Cross-stitched QR codes have been popping up all over the web: I loved the idea, but was somewhat skeptical as to whether QR readers would recognize x-shaped stiches as perfect pixels and be able to read the code (especially since my stitching is a bit… heterogeneous, shall we say?) So I did a science and tried it out. I was inspired by a tutorial from MAKE but there are many others online: just go to a QR generating site like qrstuff and stitch away! I recycled an old CD jewel case into a frame: tutorial at the end of the post.
I decided to stitch up one of my favourite quotes from House, to put on my desk at work:
I’m not sure how to attribute the quote other than to the TV show: it’s not clear who did the graphic design (if you know, please tell me so I can give them credit). After making a text-based QR code at http://www.qrstuff.com, I printed it out so I could take it with me. I found it easier to cross-stitch if I drew a grid on top of the code:
So… did it work?
Yay!
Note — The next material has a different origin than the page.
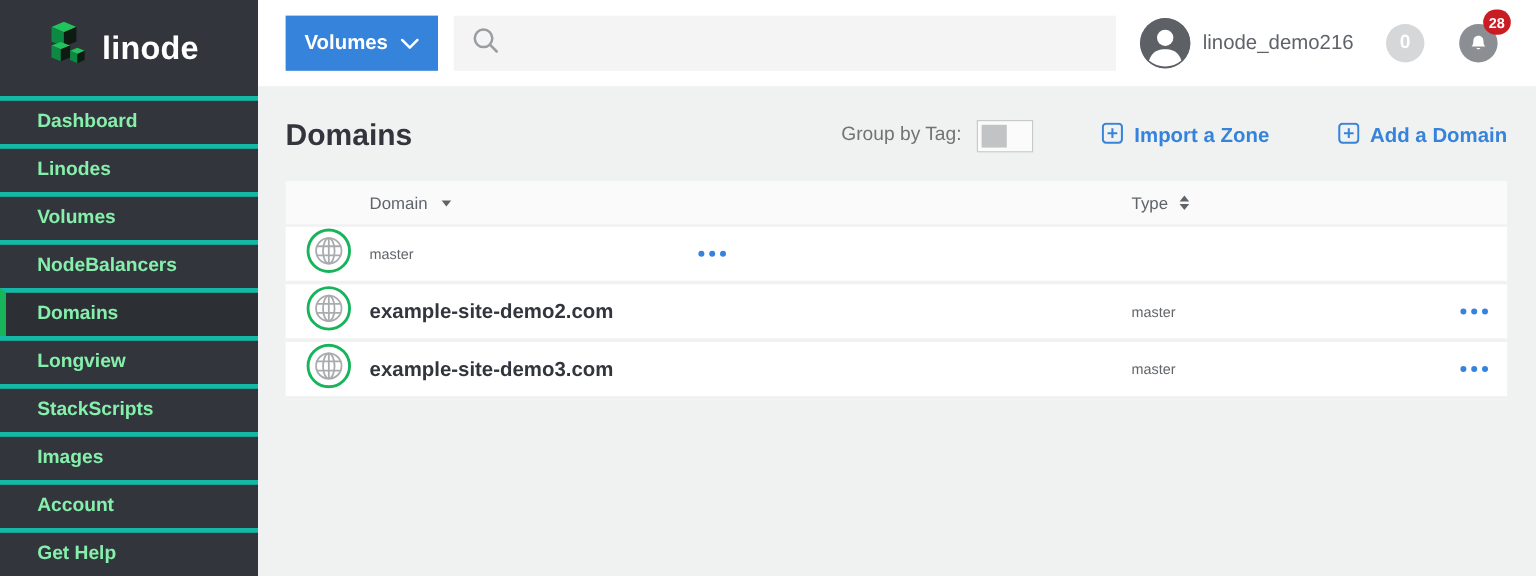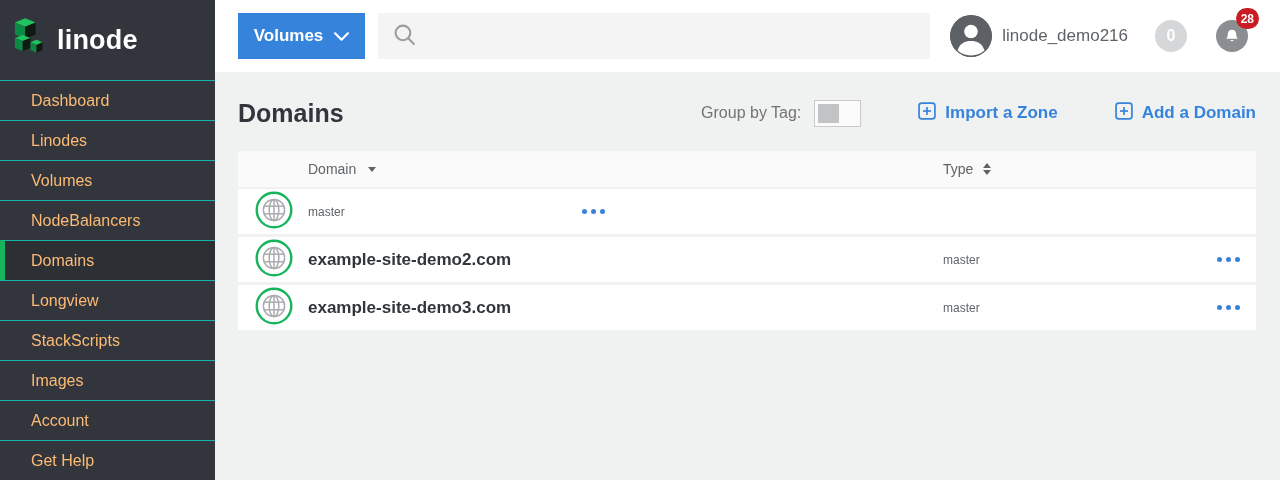"linode" .logo-area { padding-left: 8px -> 36px }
I reject the null hypothesis and conclude that my horrible stitching is actually clear enough to be read by a QR reader. Go science.
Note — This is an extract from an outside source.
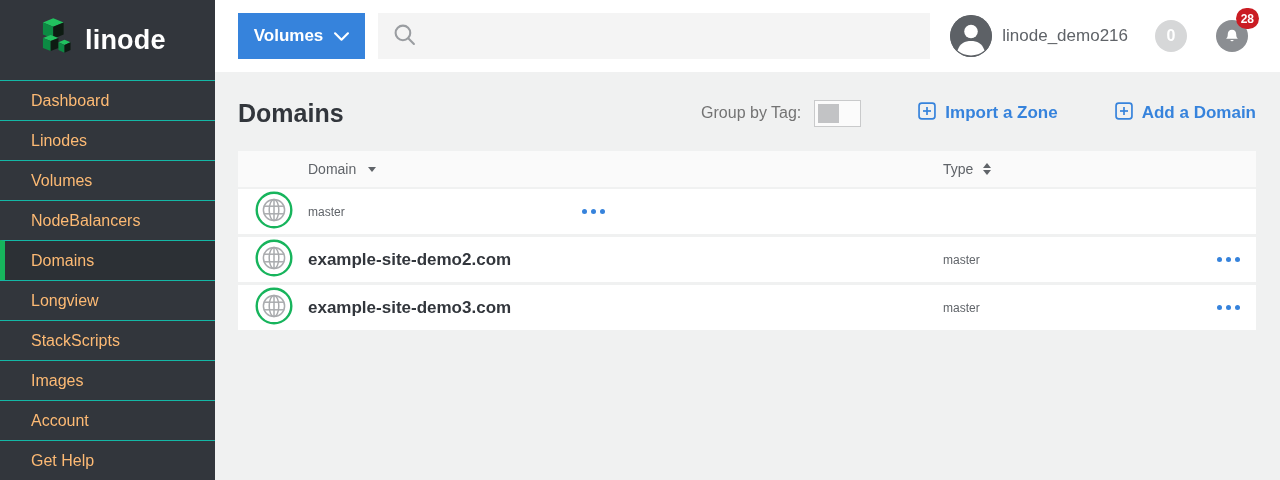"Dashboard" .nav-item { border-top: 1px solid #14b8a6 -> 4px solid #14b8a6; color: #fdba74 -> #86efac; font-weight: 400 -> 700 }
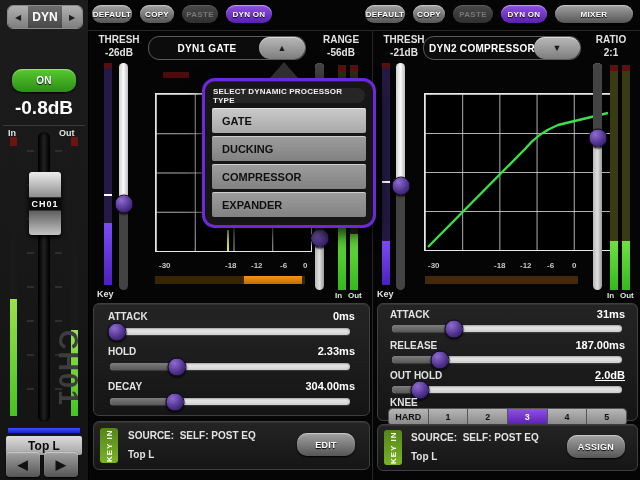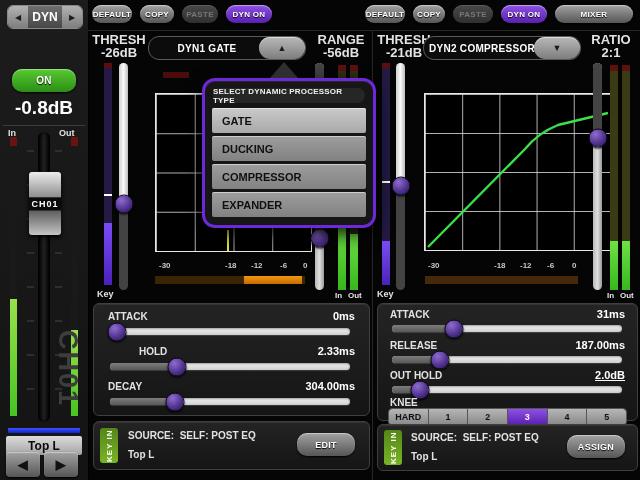"THRESH" .hdrblk { font-size: 13px -> 10px }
For a frugal (by which I mean free) and eco-friendly way to display your cross-stitch, you can make use of one of those old CD jewel cases you have gathering dust in a closet somewhere. I’d hung on to this one since it was my friends’ album, and since no harm is done to the CD or case in the process, I can still listen to the music, and if they ever move back to Canada I can pretend I didn’t make crafts with it ;)
Step 1: Put bristol board or other stiff card inside the front of the case and trace around it. Cut out the shape, place it inside the front of the case, and trim if necessary.
Step 2: Use an x-acto knife to cut out a window large enough for your cross-stitch. Slide it back into the case, and tape the cross-stitch cloth inside, using the album liner to sandwich it in place.